Train with Unsloth for fast fine-tuning.
8. Update Documentation#
Update resources_servers/my_weather_tool/README.md with licensing and usage information:
# My Weather Tool Resource Server
A simple weather information resource server demonstrating tool calling.
## Description
This resource server provides a `get_weather` tool that returns weather information for cities.
## Data
- Example data: Five synthetic weather queries
## Licensing Information
**Code**: Apache 2.0
**Data**: Apache 2.0 (synthetic examples)
## Dependencies
- nemo_gym: Apache 2.0
Important
We’d love to see your contributions! Please make sure your PR includes accurate licensing information.
Summary#
You’ve learned how to:
Initialize a resource server with
ng_init_resources_serverPrepare task data in JSONL format
Implement tool endpoints and verification logic
Configure the required
domainfield and wire components togetherWrite and run tests
Run servers, validate with a client, and collect rollouts
Update documentation with licensing information
Advanced: Verification Patterns#
Multi-step verification with output parsing
For tasks requiring multiple tool calls, define a custom verify request model to carry ground-truth data, then parse the final output to compute accuracy:
from nemo_gym.base_resources_server import BaseVerifyRequest, BaseVerifyResponse
class MultiStepVerifyRequest(BaseVerifyRequest):
"""Custom request model that carries ground-truth data for verification."""
expected_values: list[int]
async def verify(self, body: MultiStepVerifyRequest) -> BaseVerifyResponse:
"""Extract and validate multi-step results."""
expected = body.expected_values # Available because we declared it above
# Parse the final tool call output
actual = []
for output in reversed(body.response.output):
if output.type == "function_call" and output.name == "submit_answer":
import json
actual = json.loads(output.arguments).get("values", [])
break
# Compute accuracy metrics
accuracy = expected == actual
set_overlap = len(set(actual) & set(expected)) / len(expected) if expected else 0
return BaseVerifyResponse(
**body.model_dump(),
reward=float(accuracy),
)
See resources_servers/example_multi_step/app.py for a complete example.
Important
The custom request model (MultiStepVerifyRequest) is required for extra fields like expected_values to survive Pydantic parsing.
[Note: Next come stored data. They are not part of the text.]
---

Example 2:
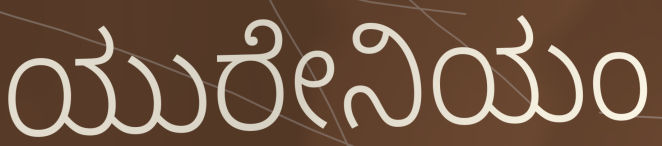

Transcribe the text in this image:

ಯುರೇನಿಯಂ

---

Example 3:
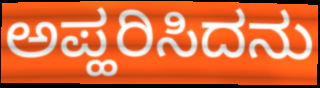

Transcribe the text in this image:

ಅಪ್ಹರಿಸಿದನು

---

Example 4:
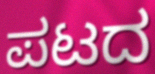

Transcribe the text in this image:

ಪಟದ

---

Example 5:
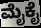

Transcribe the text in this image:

ಮೈಕೈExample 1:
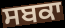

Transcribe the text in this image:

ਸਬਕਾ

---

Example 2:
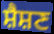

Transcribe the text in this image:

ਸ਼ੈਸ਼ਣ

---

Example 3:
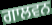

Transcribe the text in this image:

ਗਾਲਵਨ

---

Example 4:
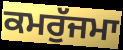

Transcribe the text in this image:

ਕਮਰੁੱਜਮਾ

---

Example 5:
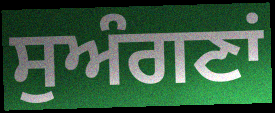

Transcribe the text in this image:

ਸੁਅੰਗਣਾਂ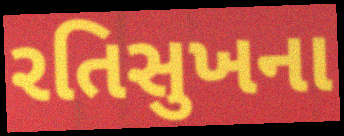
રતિસુખના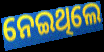
ନେଇଥିଲେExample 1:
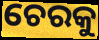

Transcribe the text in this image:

ଚେରକୁ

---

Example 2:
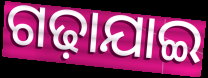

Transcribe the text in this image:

ଗଢ଼ାଯାଇ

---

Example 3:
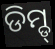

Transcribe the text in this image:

ଡିମ୍ଡ୍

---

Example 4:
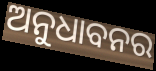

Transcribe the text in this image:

Using BaseVerifyRequest directly would silently drop any fields not defined on the base class.
LLM-as-judge verification
For tasks with multiple valid answers, use an LLM to judge correctness.
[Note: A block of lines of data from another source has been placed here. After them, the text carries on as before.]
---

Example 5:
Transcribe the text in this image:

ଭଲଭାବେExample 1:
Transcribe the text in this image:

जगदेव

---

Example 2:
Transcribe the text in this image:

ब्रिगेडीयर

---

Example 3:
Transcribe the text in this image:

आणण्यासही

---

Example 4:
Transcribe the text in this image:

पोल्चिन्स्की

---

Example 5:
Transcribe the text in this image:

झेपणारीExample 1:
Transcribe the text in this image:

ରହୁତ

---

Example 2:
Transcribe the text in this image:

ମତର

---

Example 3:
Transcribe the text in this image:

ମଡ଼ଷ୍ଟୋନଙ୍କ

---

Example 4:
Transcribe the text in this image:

See resources_servers/math_with_judge/app.py for implementation details.
Unit test verification (code generation)
For code generation tasks, run unit tests against model output.
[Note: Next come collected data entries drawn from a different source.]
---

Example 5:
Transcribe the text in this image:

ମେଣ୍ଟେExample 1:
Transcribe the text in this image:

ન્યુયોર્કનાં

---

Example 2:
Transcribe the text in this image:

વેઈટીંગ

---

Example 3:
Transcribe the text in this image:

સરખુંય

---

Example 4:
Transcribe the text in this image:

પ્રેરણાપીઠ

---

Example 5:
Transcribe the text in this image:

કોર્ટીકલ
See resources_servers/code_gen/app.py for implementation details.
Troubleshooting#
Domain validation error#
If you encounter the error "A domain is required for resource servers", ensure the domain field is set in your config YAML file.
Import errors#
Ensure you are running commands from the repository root directory and have installed dependencies:
uv sync
Server does not start#
Check that:
Port is not already in use
Configuration file syntax is valid YAML
All imports in
app.pyare correct
Tests fail#
Ensure:
You are in the correct Python environment
All dependencies are installed
Test file imports match your actual file structure
Debugging server behavior#
Check server status and logs:
# View running servers
ng_status
# For detailed logs, run the server directly:
cd resources_servers/my_weather_tool
source .venv/bin/activate
python app.py
Server logs appear in the terminal where ng_run was executed.